The average total of four per town is sometimes reached in a rather curious way. In Ringsted, for instance, a town of 8,000 inhabitants, there are the full four, but two of them are dailies of other towns with a Ringsted title put on. To make up for this, the two papers actually made and printed in Ringsted are exported to several other towns, where they duly appear with appropriate local titles. Except for the very biggest of the provincial dailies, the appearance of these local papers is not impressive; one might suppose that they bought up a sackful of mixed out-of-date types when they were founded, and have gone on happily using them ever since. But the editing is impressive, and occupies some of the best men in the country. Many groups of papers support their own correspondent in London and any other necessary centres abroad ; and the Danish farmer who reads nothing but the local daily of which he owns one or two shares may be certain of getting a balanced and comprehensive idea of what is going on in his country and the world at large.

Returning now more particularly to Copenhagen, there is one aspect of Danish journalism which is bound to interest any English reader: a certain sceptical, ironic, often witty approach to topics of every sort, such as practically no paper in England would dare to risk except a serious weekly that cost at least sixpence. The ordinary man and his beliefs, royalty, famous sportsmen—nobody is exempt from this kind of treatment. Even a favourite actress may be pleasantly but quite acidly mocked. It is the tone of a people which does not lightly make heroes, but there is no rancour behind it, and to anyone who knows the lush ecstasies of some of the English newspapers it is extremely refreshing. The only people to whom the journalists are unfailingly polite, as far as I can see, are distinguished foreign visitors, particularly from England ; and no doubt if they were here a little longer they, too, would get their share of plain speaking.

As a nation, I think the Danes are, in a wholly reasonable and justified way, well pleased with themselves. " Self- satisfied " would be quite the wrong word. They do not for a moment rest content with what they have achieved, but are always on the look-out for some way of improving their standards. Almost every day one reads in the papers of some new scheme for better food for schoolchildren, a better ferry service here, a better museum there, better training for the Danish housewife : they are even willing to talk of rationalising their fantastic system of counting, as in the past they have rationalised their coinage and their weights and measures.

National pride they have in a strong degree, and have had for many hundreds of years—longer, certainly, than the British have, and for the good reason, as somebody said to me the other day, that " England has never been so constantly threatened." " Denmark, Denmark," say all the songs which they sing whenever_ they get the slightest opportunity : " Denmark where I was born," " Denmark where the men are brave and the women beautiful," " Denmark where the beech woods run down to the sea." Just what this pride in being Danish means to them, of course, no outsider can judge, but of one thing I am perfectly sure : it is pride, not prejudice.

As far as the individual goes, the limits of pride are very clearly defined.
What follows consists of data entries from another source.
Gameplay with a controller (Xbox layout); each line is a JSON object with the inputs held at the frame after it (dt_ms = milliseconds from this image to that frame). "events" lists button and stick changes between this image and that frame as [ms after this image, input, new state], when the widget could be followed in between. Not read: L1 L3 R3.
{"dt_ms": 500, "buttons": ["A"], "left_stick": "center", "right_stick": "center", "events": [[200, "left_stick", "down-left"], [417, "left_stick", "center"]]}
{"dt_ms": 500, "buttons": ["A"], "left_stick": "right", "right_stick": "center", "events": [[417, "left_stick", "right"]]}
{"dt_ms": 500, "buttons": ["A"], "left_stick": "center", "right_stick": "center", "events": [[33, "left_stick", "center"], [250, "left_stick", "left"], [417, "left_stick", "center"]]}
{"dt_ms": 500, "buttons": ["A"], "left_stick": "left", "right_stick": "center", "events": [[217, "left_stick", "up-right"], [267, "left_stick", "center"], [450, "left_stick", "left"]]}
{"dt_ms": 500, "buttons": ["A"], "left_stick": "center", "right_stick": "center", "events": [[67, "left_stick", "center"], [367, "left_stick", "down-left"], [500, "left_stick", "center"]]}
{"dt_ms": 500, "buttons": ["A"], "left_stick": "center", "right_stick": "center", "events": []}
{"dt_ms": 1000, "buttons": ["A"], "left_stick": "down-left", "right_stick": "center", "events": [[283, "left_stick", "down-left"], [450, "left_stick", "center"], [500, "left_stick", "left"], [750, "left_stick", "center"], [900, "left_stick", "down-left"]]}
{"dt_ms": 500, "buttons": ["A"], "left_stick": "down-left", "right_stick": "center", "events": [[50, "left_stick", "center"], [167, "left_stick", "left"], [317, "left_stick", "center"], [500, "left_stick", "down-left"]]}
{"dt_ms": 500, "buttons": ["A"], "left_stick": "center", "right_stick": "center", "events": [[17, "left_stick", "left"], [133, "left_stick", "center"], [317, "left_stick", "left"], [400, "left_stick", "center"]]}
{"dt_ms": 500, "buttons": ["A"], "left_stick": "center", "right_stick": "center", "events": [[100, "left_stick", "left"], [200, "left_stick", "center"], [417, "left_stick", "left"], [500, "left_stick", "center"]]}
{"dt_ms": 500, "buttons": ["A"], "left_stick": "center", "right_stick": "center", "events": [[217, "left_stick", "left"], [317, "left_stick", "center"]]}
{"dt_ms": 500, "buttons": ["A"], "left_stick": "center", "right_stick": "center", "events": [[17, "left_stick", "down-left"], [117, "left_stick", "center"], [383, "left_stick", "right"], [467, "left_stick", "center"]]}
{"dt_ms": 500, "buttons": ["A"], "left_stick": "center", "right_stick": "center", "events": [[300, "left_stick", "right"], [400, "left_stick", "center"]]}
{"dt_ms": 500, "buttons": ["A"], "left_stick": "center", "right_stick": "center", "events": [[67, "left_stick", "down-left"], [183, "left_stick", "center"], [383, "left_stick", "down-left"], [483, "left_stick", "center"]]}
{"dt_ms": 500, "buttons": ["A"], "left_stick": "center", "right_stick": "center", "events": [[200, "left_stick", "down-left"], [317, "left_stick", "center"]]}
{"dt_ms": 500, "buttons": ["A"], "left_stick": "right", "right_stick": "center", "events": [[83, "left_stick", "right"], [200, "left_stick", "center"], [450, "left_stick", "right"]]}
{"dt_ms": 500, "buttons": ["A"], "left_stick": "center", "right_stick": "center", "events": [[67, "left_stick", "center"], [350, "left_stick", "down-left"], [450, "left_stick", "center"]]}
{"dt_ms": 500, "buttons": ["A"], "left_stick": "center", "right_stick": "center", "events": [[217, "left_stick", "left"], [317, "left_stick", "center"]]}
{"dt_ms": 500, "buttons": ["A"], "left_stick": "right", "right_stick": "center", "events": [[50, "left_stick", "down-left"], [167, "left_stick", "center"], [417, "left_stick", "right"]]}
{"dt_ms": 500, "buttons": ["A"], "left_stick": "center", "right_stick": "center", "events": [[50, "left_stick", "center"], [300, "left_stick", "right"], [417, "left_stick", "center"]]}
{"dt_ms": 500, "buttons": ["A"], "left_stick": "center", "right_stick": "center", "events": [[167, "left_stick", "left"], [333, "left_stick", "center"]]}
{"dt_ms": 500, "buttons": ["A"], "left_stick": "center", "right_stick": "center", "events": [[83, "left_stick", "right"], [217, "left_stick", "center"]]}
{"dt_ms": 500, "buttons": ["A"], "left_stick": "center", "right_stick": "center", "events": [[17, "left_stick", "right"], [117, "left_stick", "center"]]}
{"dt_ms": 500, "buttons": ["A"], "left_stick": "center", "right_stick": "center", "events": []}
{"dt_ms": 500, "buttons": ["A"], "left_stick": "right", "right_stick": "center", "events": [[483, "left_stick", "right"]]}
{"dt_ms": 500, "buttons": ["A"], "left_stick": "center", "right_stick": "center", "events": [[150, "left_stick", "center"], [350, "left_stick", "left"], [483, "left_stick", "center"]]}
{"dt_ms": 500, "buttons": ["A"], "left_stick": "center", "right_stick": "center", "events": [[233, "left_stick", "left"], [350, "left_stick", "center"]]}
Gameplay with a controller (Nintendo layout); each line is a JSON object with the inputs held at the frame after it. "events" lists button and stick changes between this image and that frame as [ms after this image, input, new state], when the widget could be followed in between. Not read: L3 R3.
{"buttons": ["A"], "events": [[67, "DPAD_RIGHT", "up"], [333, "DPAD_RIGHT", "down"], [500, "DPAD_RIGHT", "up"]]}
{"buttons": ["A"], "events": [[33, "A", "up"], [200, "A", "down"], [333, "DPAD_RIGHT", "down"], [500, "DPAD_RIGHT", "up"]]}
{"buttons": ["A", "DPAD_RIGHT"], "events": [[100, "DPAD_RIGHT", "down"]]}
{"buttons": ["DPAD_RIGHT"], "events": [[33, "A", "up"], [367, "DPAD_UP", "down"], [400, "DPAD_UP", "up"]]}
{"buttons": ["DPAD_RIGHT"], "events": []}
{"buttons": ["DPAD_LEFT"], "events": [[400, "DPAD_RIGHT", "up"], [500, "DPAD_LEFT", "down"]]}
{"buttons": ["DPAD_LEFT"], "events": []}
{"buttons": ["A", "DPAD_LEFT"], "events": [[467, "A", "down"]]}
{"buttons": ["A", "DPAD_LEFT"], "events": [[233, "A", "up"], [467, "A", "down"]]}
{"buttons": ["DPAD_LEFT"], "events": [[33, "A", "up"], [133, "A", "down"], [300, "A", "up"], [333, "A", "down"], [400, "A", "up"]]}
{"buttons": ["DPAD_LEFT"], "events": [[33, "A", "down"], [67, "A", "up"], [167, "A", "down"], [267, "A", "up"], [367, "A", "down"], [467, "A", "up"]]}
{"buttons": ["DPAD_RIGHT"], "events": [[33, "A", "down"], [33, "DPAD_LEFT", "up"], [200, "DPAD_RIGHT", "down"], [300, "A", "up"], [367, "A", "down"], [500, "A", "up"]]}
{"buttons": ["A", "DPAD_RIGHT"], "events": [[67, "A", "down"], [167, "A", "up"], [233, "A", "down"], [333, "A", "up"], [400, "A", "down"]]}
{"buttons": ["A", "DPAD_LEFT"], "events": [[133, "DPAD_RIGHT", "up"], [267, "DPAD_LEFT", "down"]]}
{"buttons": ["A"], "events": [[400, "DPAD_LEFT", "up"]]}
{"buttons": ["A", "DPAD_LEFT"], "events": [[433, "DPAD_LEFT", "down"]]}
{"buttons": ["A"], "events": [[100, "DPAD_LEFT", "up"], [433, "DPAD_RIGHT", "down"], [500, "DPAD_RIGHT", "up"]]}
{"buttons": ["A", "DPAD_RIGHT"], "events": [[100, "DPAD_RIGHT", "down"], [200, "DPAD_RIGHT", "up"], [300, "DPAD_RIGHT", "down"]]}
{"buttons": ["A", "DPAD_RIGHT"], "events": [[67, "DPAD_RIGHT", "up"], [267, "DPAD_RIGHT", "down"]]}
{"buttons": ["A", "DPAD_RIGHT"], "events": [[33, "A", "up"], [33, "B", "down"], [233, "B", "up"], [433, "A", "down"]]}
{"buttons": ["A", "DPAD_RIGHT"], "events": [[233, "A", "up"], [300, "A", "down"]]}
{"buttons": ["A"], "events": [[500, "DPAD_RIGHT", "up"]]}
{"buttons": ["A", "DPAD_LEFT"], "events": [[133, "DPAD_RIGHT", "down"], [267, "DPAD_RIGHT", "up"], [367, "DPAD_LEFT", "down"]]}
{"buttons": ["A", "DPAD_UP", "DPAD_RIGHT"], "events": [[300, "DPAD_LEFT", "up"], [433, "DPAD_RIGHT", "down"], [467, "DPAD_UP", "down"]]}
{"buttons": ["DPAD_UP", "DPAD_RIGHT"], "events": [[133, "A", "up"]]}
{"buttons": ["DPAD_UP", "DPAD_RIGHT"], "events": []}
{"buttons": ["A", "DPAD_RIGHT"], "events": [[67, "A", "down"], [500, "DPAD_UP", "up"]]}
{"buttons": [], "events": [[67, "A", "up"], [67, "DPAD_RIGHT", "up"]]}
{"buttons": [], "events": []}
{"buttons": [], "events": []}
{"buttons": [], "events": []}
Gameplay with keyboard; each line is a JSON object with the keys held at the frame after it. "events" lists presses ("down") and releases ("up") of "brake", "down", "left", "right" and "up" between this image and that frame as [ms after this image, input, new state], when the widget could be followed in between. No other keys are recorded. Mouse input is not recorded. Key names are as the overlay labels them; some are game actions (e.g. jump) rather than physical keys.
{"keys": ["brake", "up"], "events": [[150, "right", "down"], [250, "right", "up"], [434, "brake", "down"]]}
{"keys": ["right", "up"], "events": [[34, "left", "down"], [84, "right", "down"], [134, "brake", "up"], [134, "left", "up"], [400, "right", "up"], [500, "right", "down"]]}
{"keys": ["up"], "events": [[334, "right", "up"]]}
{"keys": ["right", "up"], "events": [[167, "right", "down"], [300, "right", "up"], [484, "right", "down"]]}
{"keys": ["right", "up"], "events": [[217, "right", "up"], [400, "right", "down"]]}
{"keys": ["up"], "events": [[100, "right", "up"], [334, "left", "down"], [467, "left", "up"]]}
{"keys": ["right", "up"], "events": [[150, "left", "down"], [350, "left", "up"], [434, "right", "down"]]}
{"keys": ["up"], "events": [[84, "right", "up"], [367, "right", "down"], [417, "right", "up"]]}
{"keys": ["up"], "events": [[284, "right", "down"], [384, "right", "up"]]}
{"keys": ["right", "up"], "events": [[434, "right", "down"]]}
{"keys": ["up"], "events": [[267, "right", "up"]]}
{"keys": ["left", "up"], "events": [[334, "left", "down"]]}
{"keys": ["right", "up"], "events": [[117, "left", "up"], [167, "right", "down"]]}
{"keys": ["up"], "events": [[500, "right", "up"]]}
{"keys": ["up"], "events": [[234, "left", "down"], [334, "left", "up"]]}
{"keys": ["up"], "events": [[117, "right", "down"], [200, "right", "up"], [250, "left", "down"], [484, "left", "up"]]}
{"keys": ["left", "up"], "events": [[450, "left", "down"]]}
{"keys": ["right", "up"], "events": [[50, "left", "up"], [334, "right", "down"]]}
He may be a clever chap, but he must on no account appear to know it. To be " self-glad " is one of the intolerable offences in this very tolerant country, and I think that this special Press tone which I have mentioned comes from the all-pervading desire to take the individual down a peg or two, for his own good, and at the same time to push the general national standard a peg or two up. And having written that sentence I sit and look at it in astonish- ment, wondering when the daily paper will exist in England of which anything remotely the same could be said.